Since 2015, immunotherapies that use molecules – drugs – to target PD1 and PD-L1 have become common. These particular drugs are known as ‘immune checkpoint inhibitors’ or ICIs. As an illustration, the drug nivomulab is an antibody that targets protein PD1. When nivomulab is bound to PD-1, PD1 and PD-L1 cannot interact anymore.
Treatments that target PD1 or PD-L1 are only prescribed if the PD-L1 protein is present on the patient’s cancer cells.
DETECTING THE PD-L1 PROTEIN
PD-L1 is detected by using techniques in immunohistochemistry. The tumour’s cells are studied under the microscope in the presence of specific PD-L1 antibodies to which are bound fluorophores or chromophores. In this way, if PD-L1 is present, the cells are ‘marked’ by the ‘coloured’ antibodies and can easily be distinguished.
PROTEINS CTLA-4 AND IDO1
Besides PD1 and PD-L1, other proteins are also involved in regulating the immune response and can equally be taken as targets in immunotherapy treatments.

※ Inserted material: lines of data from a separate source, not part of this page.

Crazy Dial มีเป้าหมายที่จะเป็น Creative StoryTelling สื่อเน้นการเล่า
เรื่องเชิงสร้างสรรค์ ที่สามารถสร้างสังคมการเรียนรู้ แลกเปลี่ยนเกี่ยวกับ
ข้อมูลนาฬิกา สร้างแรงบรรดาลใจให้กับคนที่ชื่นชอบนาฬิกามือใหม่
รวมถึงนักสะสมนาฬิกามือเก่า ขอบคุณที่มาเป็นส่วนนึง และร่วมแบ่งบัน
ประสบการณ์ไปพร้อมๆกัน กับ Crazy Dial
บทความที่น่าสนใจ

Like PD1 and PD-L1, a protein known as CTLA-4 can also slow down the immune response. In particular, an antibody known as ipilimumab targets CTLA-4 and is used to treat certain cancers also by stimulating the immune system.

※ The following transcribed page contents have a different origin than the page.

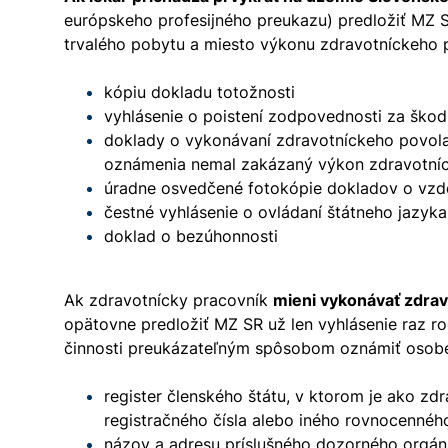
európskeho profesijného preukazu) predložiť MZ S
trvalého pobytu a miesto výkonu zdravotníckeho 
kópiu dokladu totožnosti
vyhlásenie o poistení zodpovednosti za ško
doklady o vykonávaní zdravotníckeho povolan
oznámenia nemal zakázaný výkon zdravotníck
úradne osvedčené fotokópie dokladov o vzd
čestné vyhlásenie o ovládaní štátneho jazyk
doklad o bezúhonnosti
Ak zdravotnícky pracovník
mieni vykonávať zdrav
opätovne predložiť MZ SR už len vyhlásenie raz ro
činnosti preukázateľným spôsobom oznámiť osobe, 
register členského štátu, v ktorom je ako zd
registračného čísla alebo iného rovnocenného
názov a adresu príslušného dozorného orgánu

When overexpressed by cancer cells, yet another protein – known as IDO1 – induces a toxic environment for T lymphocytes. Drugs that inhibit IDO1 restore the immune response and may well also partially strengthen the effectiveness of other immunotherapies.
Other types of immunotherapy, all of which boost one way or another the immune system, do not necessarily target anomalies or features that are present in cancer cells.
As an illustration, the T lymphocytes of a cancer patient can be genetically modified in a laboratory and then reimplanted in his/her body so that they destroy cancer cells more effectively.
All these ongoing novel immunotherapies are a genuine cause for hope!